An in vivo study using a rat lumbar disc herniation model.

To evaluate the effects of sarpogrelate hydrochloride on neurogenic pain induced by nucleus pulposus translocation and to elucidate its mechanism.

Sarpogrelate, an antiplatelet agent with selective 5-hydroxytryptamine (5-HT) receptor 2A antagonist activity, has been reported to improve low back pain, sciatica, and numbness of lower extremities in patients with lumbar disc herniation. However, the efficacy of sarpogrelate for pain relief in this situation has not been established by clinical studies and its mechanism remains unknown.

The autologous nucleus pulposus was placed onto the left L4 and L5 nerve roots of 30 Sprague-Dawley rats allotted to sarpogrelate (100 mg/kg, n = 15) and control (vehicle, n = 15) treatment groups. Sarpogrelate or vehicle was administered orally once daily between days 7 and 14 after surgery. Mechanical allodynia was measured before and after treatment. The right and left nerve roots and dorsal root ganglions were isolated from 5 animals in each group to assay 5-HT, 5-hydroxyindoleacetic acid (5-HIAA), and norepinephrine on day 5 of administration (= day 11 after surgery).
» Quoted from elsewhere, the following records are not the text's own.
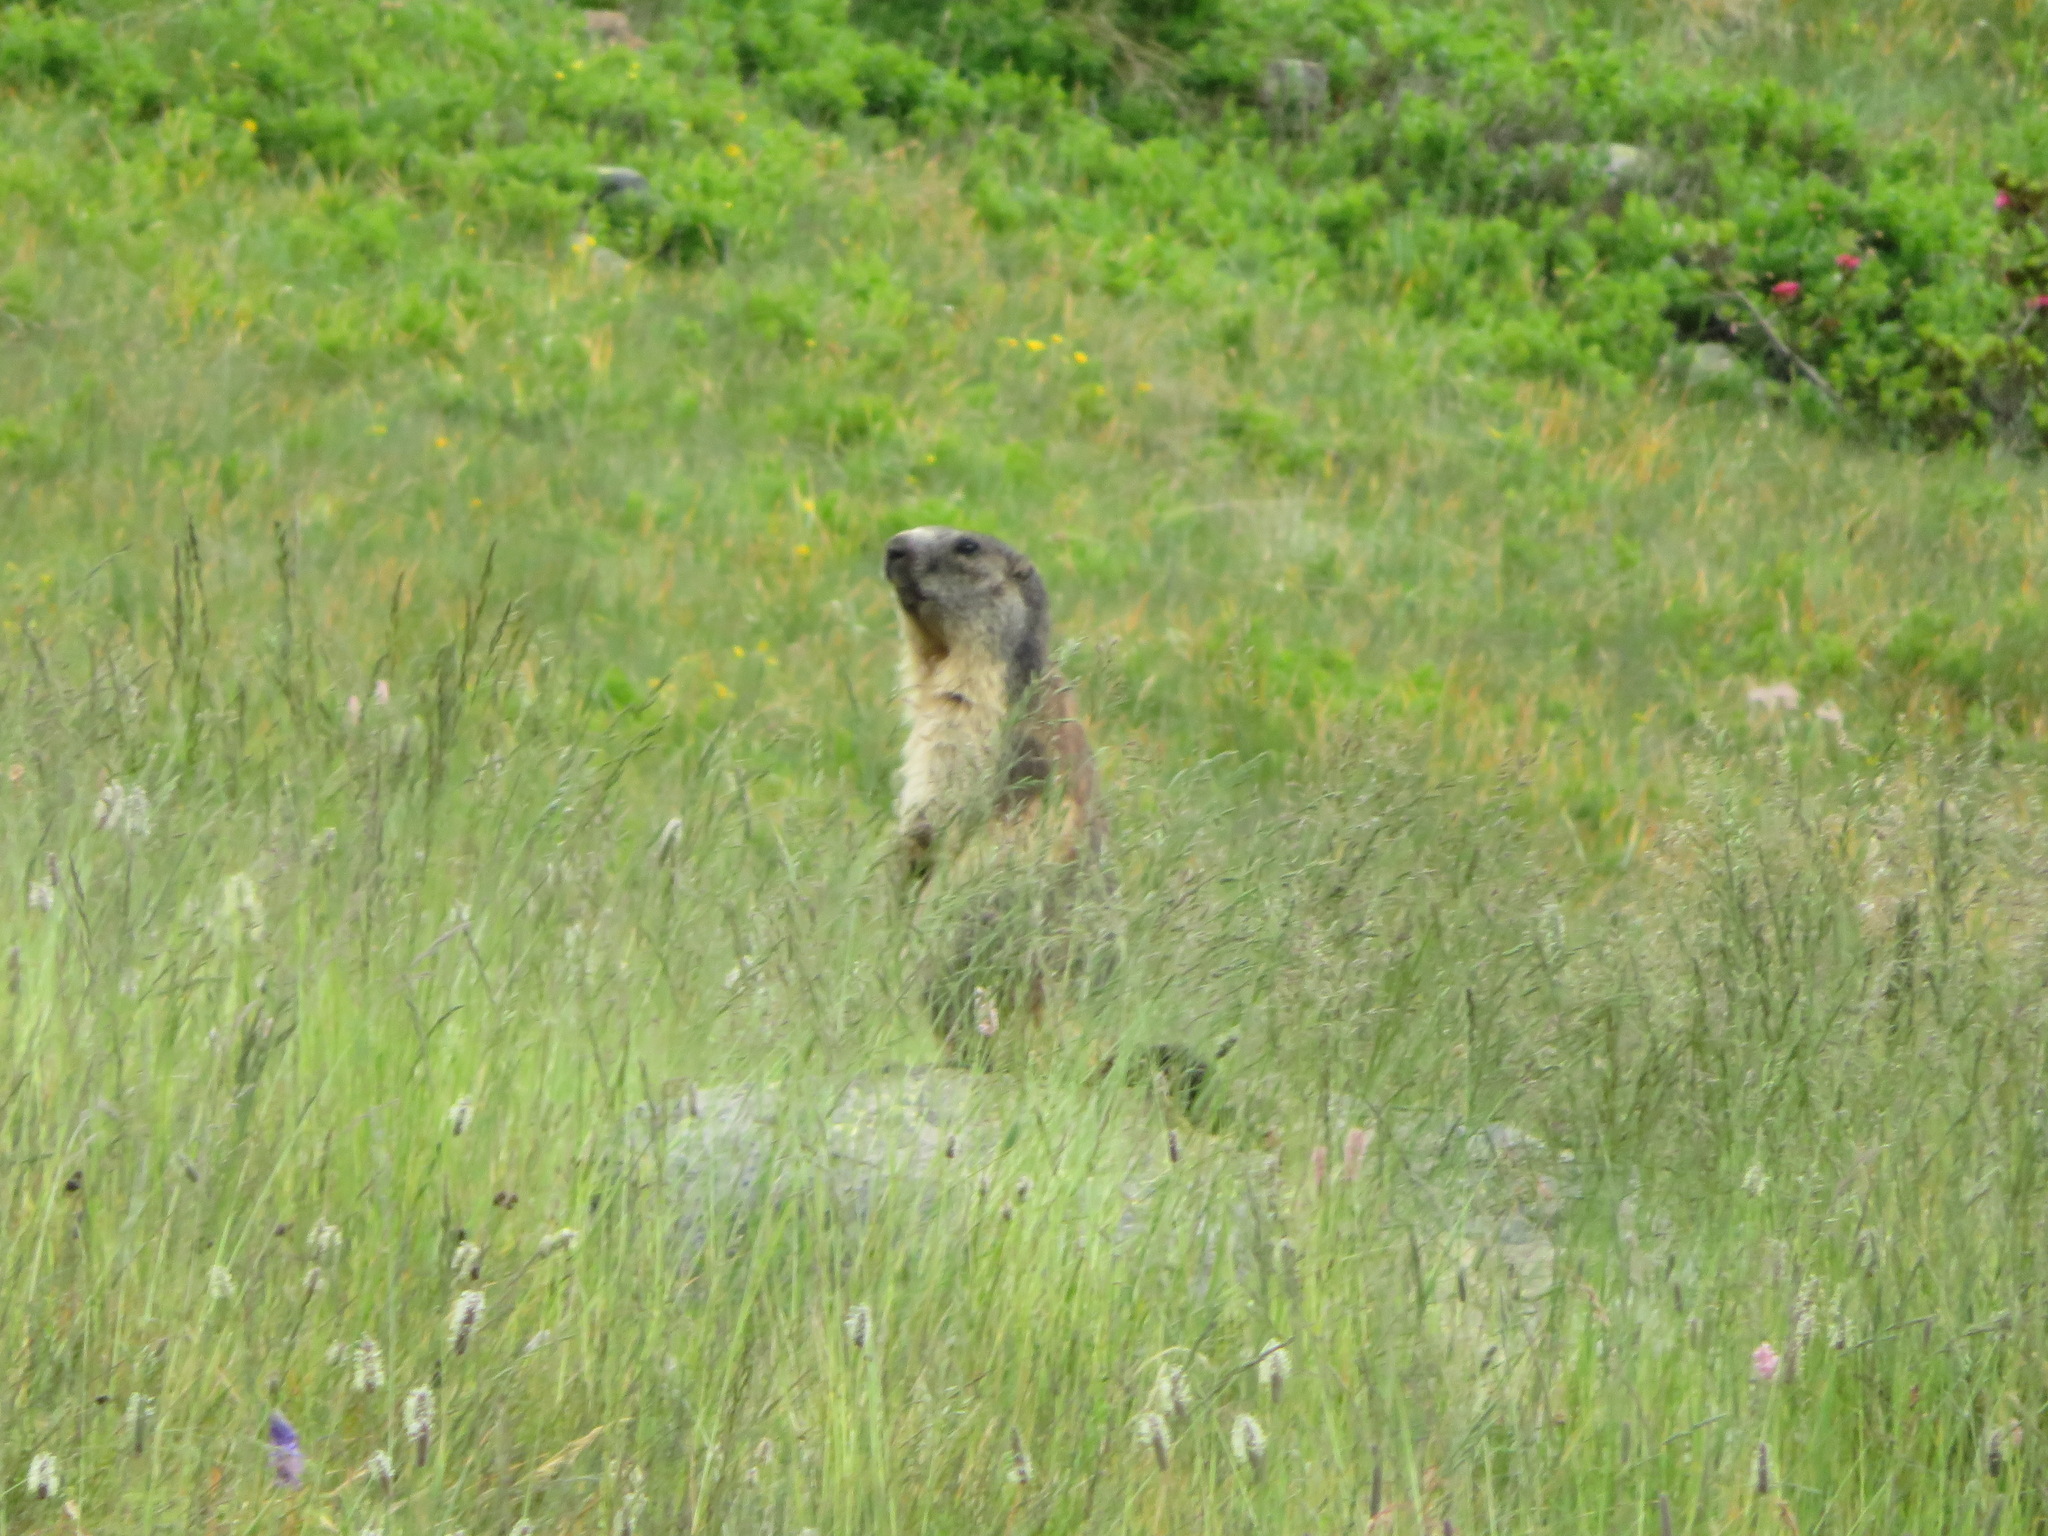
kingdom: Animalia
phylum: Chordata
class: Mammalia
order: Rodentia
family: Sciuridae
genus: Marmota
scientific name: Marmota marmota
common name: Alpine marmot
Sarpogrelate treatment significantly reduced mechanical allodynia on days 5 and 8 of administration. The placement of the nucleus pulposus onto nerve roots increased norepinephrine but not 5-HT and 5-HIAA contents in inflamed nerve roots or dorsal root ganglions. Sarpogrelate did not affect these levels.

Sarpogrelate attenuated pain-related behavior induced by the nucleus pulposus in the animal model. Although further investigation is needed concerning the mechanism of action, this study supported the hypothesis that sarpogrelate is efficacious for treating the pain of lumbar disc herniation.